3. È positiva la scalata Olivetti alla Telecom?
Si può rispondere sì se si pensa alla necessità di eventi, anche "traumatici", che ci facciano capire che il mondo delle imprese e della finanza è cambiato. C'è la concorrenza, c'è il mercato interno e internazionale, si può perdere il controllo se qualcuno ha più fantasia e non necessariamente più risorse di un altro. Uno dei punti deboli del sistema-Italia consiste nella difficoltà di trovare finanziamenti se si ha una buona idea. Il capitale di rischio scarseggia e la crescita economica pure.
4. E dal punto di vista morale?
Fare del moralismo servirebbe a poco. La cordata Olivetti & C. offre anche il vantaggio di mettere in evidenza molte "potenze" piccole e medie del mondo produttivo italiano. Di fronte a una grande avventura molti avranno una occasione di crescita, culturale e di mentalità prima ancora che economica. Un banco di prova dunque anche per tanti soggetti dell'"attivo" Nord-Est ma anche di altre parti d'Italia.
5. Non crede ci siano troppe dolenti note nella vicenda?

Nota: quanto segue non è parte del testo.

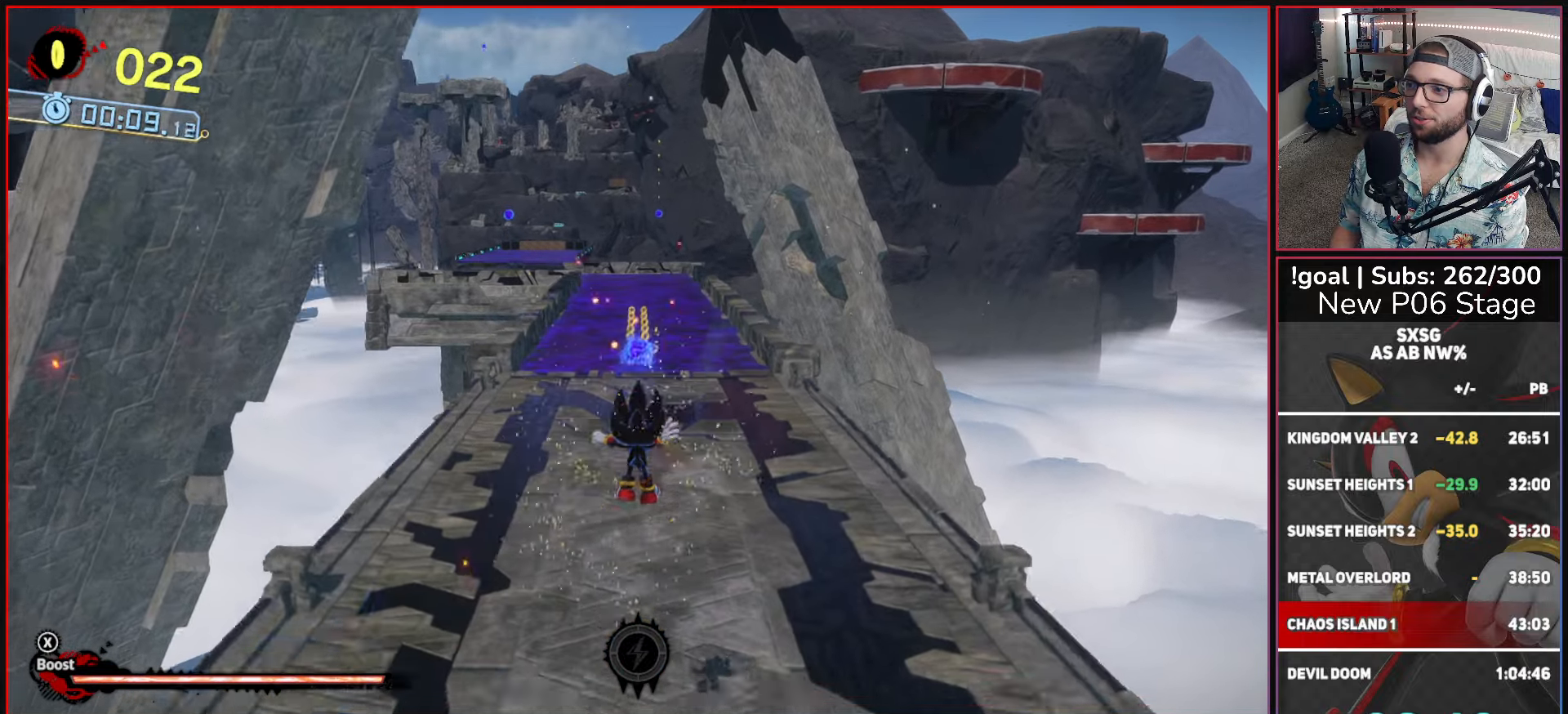
{"buttons": [], "left_stick": "up", "right_stick": "center", "events": [[100, "A", "down"], [316, "A", "up"]]}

Le dolenti note? Una realtà piccola, per mezzi e fatturato, che pensa di ghermirne un'altra ben più grande. L'indebitamento che si addosseranno gli scalatori e che comporta adesso la vendita ai tedeschi di Infostrada e Omnitel e domani ad altri di pezzi di Telecom. L'idea è perfino banale nella sua genialità, ci facciamo prestare soldi per comprare due terzi di Telecom e dopo ne vendiamo un terzo perché per comandare basta il 30% delle azioni, non serve possedere il 60%. L'operazione presenta molti lati oscuri. La Consob dovrebbe in autonomia vigilare sul mercato a garanzia dei cittadini, ma il suo presidente Spaventa (già ministro, parlamentare e banchiere in quota "rossa") prima di dare l'ok alla seconda offerta di Colaninno è andato in udienza da D'Alema a Palazzo Chigi (è la necessaria autonomia?).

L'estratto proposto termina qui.